For China “a return to robust, albeit unspectacular, growth appears likely during the rest of this year and the next,” said the OECD, but it trimmed its 2013 forecast to 7.8 per cent from 8.5 per cent. For 2014 it now sees the Chinese economy growing by 8.4 per cent instead of 8.9 per cent.

Overall, “downside risks to the outlook still dominate” even if they have lessened in the past half year.

With markets tanking last week on comments by Federal Reserve Chairman Ben Bernanke that the US central bank could scale back its aggressive bond purchase programme, the OECD said that in “the United States, the monetary policy stance needs to remain exceptionally accommodative for some time to come.”

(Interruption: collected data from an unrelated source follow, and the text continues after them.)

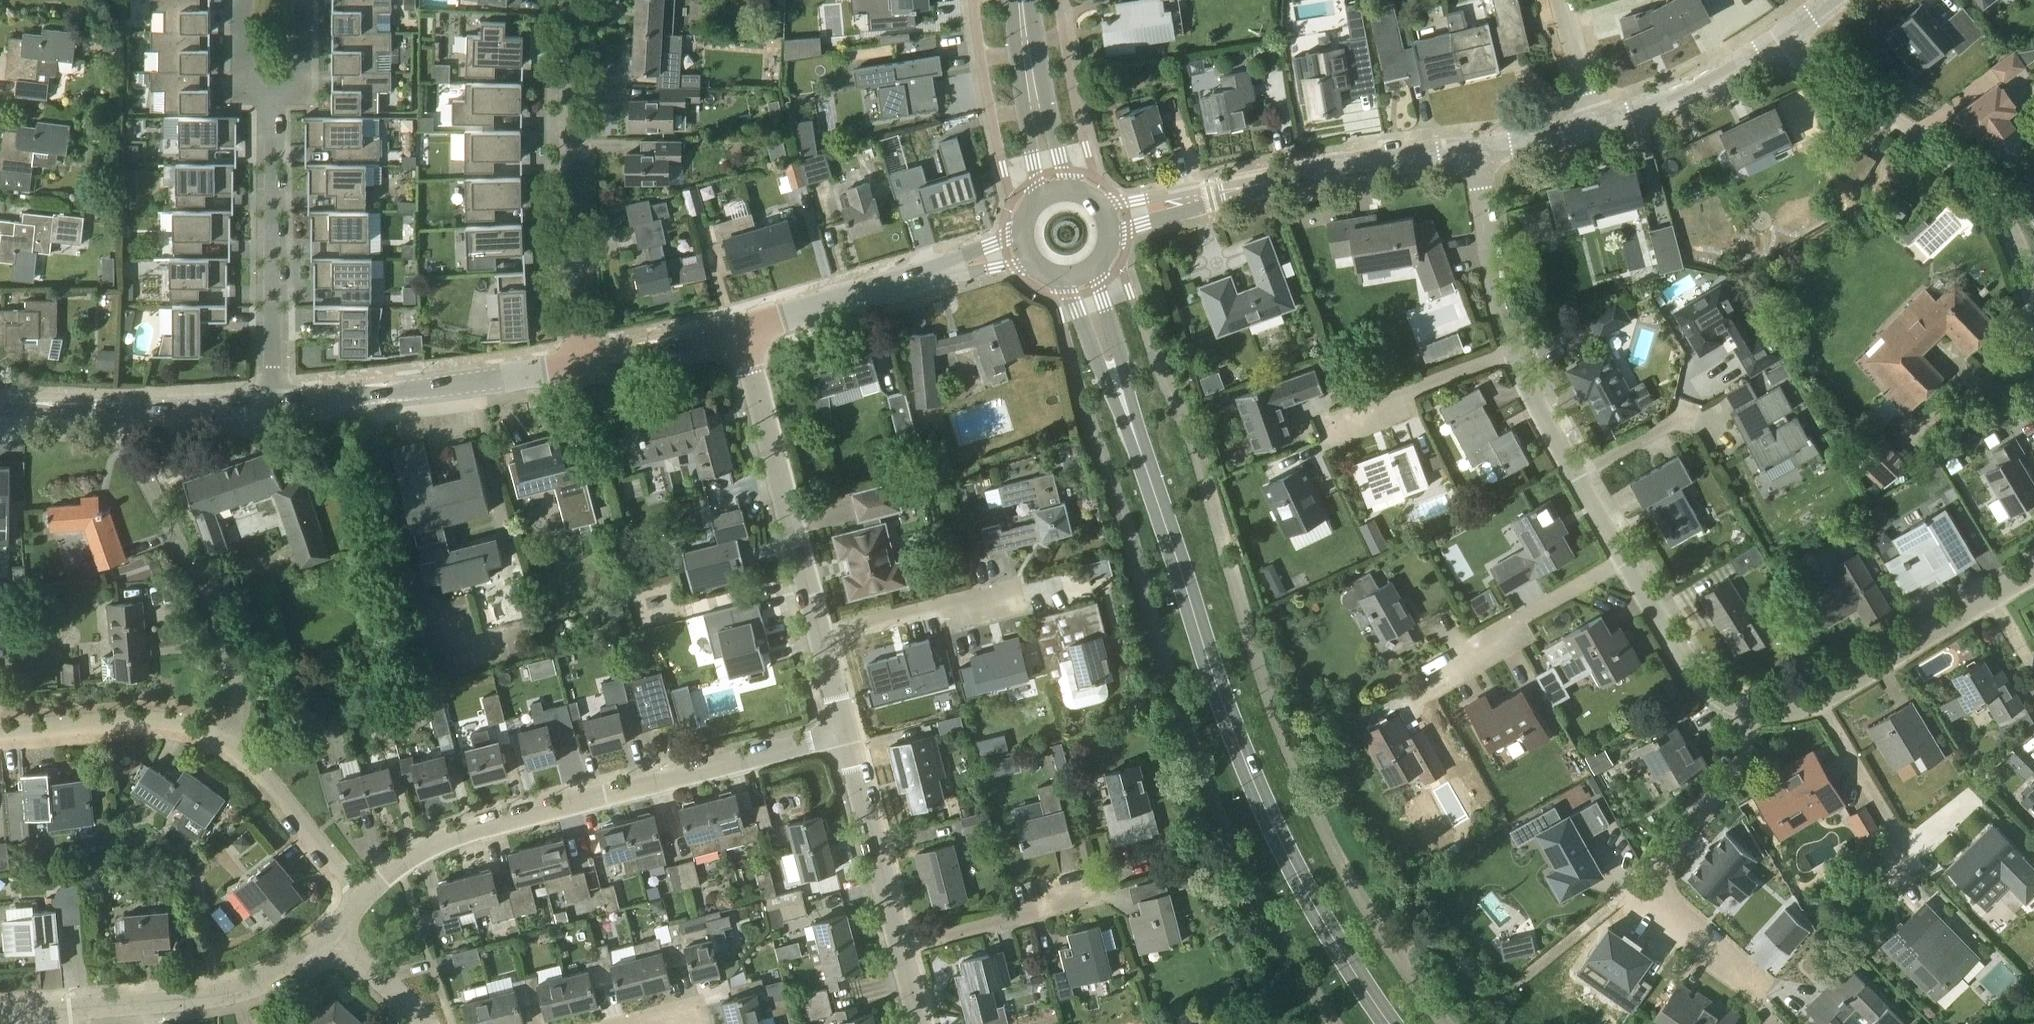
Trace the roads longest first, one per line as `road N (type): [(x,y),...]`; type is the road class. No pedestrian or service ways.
road 1 (secondary): [(1389,1023),(1324,925),(1259,797),(1081,275)]
road 2 (residential): [(1474,154),(1513,350),(1576,478),(1687,669),(1719,698),(1751,708)]
road 3 (residential): [(845,734),(439,842),(396,866),(362,900)]
road 4 (residential): [(1762,990),(1641,893),(1734,769),(1751,708)]
road 5 (residential): [(1474,154),(1266,184),(1107,218)]
road 6 (residential): [(2033,294),(1979,186),(1935,148),(1776,46)]
road 7 (residential): [(585,364),(578,0)]
road 8 (residential): [(1751,708),(1819,700),(2033,573)]
road 9 (residential): [(742,331),(822,636)]
road 10 (residential): [(274,402),(585,364)]
road 11 (residential): [(742,331),(1025,247)]
road 12 (residential): [(335,937),(237,993),(58,1010)]
road 13 (residential): [(274,402),(273,115)]
road 14 (residential): [(0,414),(274,402)]
road 15 (residential): [(822,636),(969,598),(998,602),(1087,583)]
road 16 (residential): [(362,900),(214,737)]
road 17 (residential): [(845,734),(901,946)]
road 18 (residential): [(214,737),(123,717),(0,732)]
road 19 (residential): [(901,946),(1110,895)]
road 20 (residential): [(1776,46),(1737,73),(1598,125)]
road 21 (secondary): [(1055,192),(1021,0)]
road 22 (residential): [(585,364),(742,331)]
road 23 (residential): [(241,0),(242,96),(273,115)]
road 24 (residential): [(1598,125),(1562,0)]
road 25 (residential): [(1598,125),(1474,154)]
road 26 (residential): [(421,1023),(335,937)]

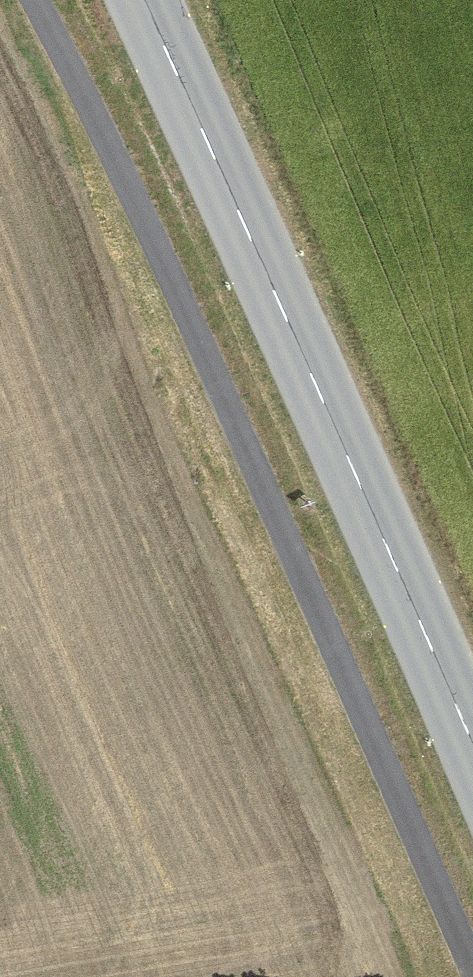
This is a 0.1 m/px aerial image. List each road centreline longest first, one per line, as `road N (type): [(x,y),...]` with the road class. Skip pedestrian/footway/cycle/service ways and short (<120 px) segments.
road 1 (track): [(36,0),(167,269),(472,965)]
road 2 (primary): [(142,0),(472,750)]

But given the diminishing benefits from the programme known as quantitative easing and signs of excessive risk taking by some segments of the financial sector, the OECD echoed Bernanke in saying that beginning a gradual reduction may soon be warranted.

It however said that Japan's recent quantitative and qualitative monetary easing “is overdue and should help” to overcome debilitating deflation.

The OECD still expects Japanese consumer prices to drop by 0.1 per cent overall this year, but rise to near the Bank of Japan's 2.0 percent target in 2014.

For the eurozone it called for easier monetary conditions, even though the European Central Bank cut its key interest rate by a quarter point this month to an all-time low of 0.50 per cent.

“Expansion of asset purchases is desirable and different options for such interventions exist...” said the OECD, suggesting purchase of securitised loans of small and medium-sized companies, which would help the flow of credit.

In addition to supporting bailed out eurozone members “the ECB could consider buying government bonds of all euro area members on a non-discriminatory basis for monetary policy purposes,” said the OECD.

Such a move would likely prove very controversial within the eurozone, with Germany's Bundesbank hostile to the ECB buying up government debt.

It also urged the ECB to adopt a negative deposit rate, which would discourage banks from stockpiling funds at the central bank as they have been since the crisis began.